Kalende of June, Nonae of Julius, Days in the Life
I just finished up an extra gig that’s been keeping me busy, training new recruits to the Clown Factory. I love these kinds of assignments best as I excel at indoctrination and spirit-breaking. I apologize for the lack of updates; while I’ve been busy that isn’t unusual or an excuse, it’s more like I’ve been blocked. It’s weird because I’ve been painting like hell lately; among other things I’ve just about finished Hypatia and I am filled with a little thrill every time I walk past it on the easel. I started it years ago, but my process for larger pieces is often long periods of brooding punctuated by furious bursts of activity, so there’s nothing unusual about that. I get self-conscious talking about my process or aesthetic though, but I do think about it quite a bit.
The Fourth was nice, spent in Naperville with none of the momentousness of past adventures, though I certainly meditated on those memories over the weekend. I had a lovely time with Sam, Bea, and their interesting friends. The house was full of kids which gave the party a festive feel. I’ve been catching up with friends and family when I can; a few weeks ago I took my uncle to the Art Institute. We had the same trip last summer and it’s now officially a tradition for us. He moved to Tennessee many years back but we’re glad to have him come up for extended stays. He’s an artist of local accomplishment while continuing to recover from years of serious mental illness (he has a diagnosis of schizophrenia and manages his symptoms with a cocktail of medications).

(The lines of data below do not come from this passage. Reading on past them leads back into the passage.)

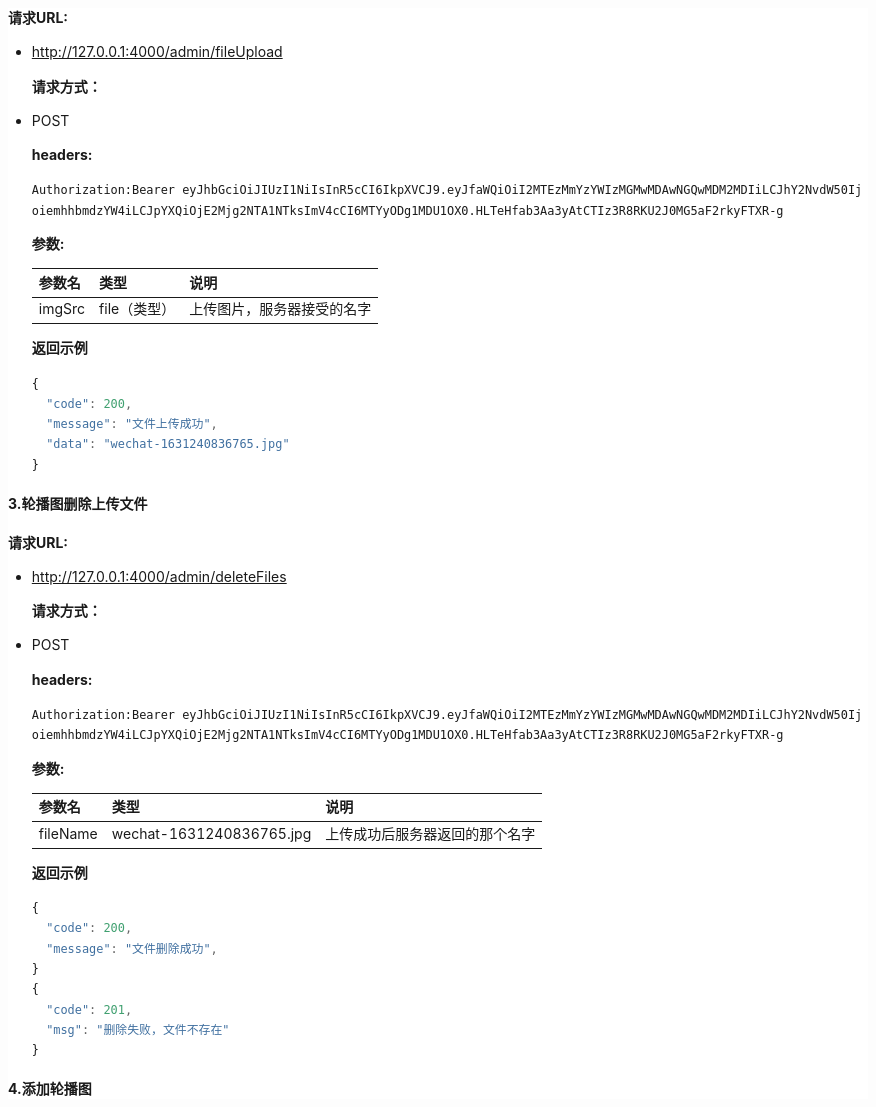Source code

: **请求URL:**
- http://127.0.0.1:4000/admin/fileUpload
  
  **请求方式：**
- POST
  
  **headers:**
  
  ```
  Authorization:Bearer eyJhbGciOiJIUzI1NiIsInR5cCI6IkpXVCJ9.eyJfaWQiOiI2MTEzMmYzYWIzMGMwMDAwNGQwMDM2MDIiLCJhY2NvdW50IjoiemhhbmdzYW4iLCJpYXQiOjE2Mjg2NTA1NTksImV4cCI6MTYyODg1MDU1OX0.HLTeHfab3Aa3yAtCTIz3R8RKU2J0MG5aF2rkyFTXR-g
  ```
  
  **参数:**
  
  | 参数名 | 类型         | 说明                       |
  | :----- | :----------- | -------------------------- |
  | imgSrc | file（类型） | 上传图片，服务器接受的名字 |
  
  **返回示例**
  
  ```js
  {
    "code": 200,
    "message": "文件上传成功",
    "data": "wechat-1631240836765.jpg"
  }
  ```
#### 3.轮播图删除上传文件

**请求URL:**
- http://127.0.0.1:4000/admin/deleteFiles
  
  **请求方式：**
- POST
  
  **headers:**
  
  ```
  Authorization:Bearer eyJhbGciOiJIUzI1NiIsInR5cCI6IkpXVCJ9.eyJfaWQiOiI2MTEzMmYzYWIzMGMwMDAwNGQwMDM2MDIiLCJhY2NvdW50IjoiemhhbmdzYW4iLCJpYXQiOjE2Mjg2NTA1NTksImV4cCI6MTYyODg1MDU1OX0.HLTeHfab3Aa3yAtCTIz3R8RKU2J0MG5aF2rkyFTXR-g
  ```
  
  **参数:**
  
  | 参数名   | 类型                     | 说明                           |
  | :------- | :----------------------- | ------------------------------ |
  | fileName | wechat-1631240836765.jpg | 上传成功后服务器返回的那个名字 |
  
  **返回示例**
  
  ```js
  {
    "code": 200,
    "message": "文件删除成功",
  }
  {
    "code": 201,
    "msg": "删除失败，文件不存在"
  } 
  ```
#### 4.添加轮播图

I especially enjoy encountering art with him as his perspective is fascinating.
Lily paid me a lovely compliment a few weeks ago and I really did appreciate it as she is someone who is very familiar with work I was doing a decade ago. I do feel that I have ‘leveled up’, or at least I am not an old dog because I am certainly learning new tricks. Part of my talk today was about the idea that to truly master anything requires about 10,ooo hours of practice, and the idea that what we practice is what we will perform. That is to say, those 10,000 hours must be quality effort to qualify as dues paid. I am so colordrunk with joy at my work these days I know that my account is up to date. At least that one is.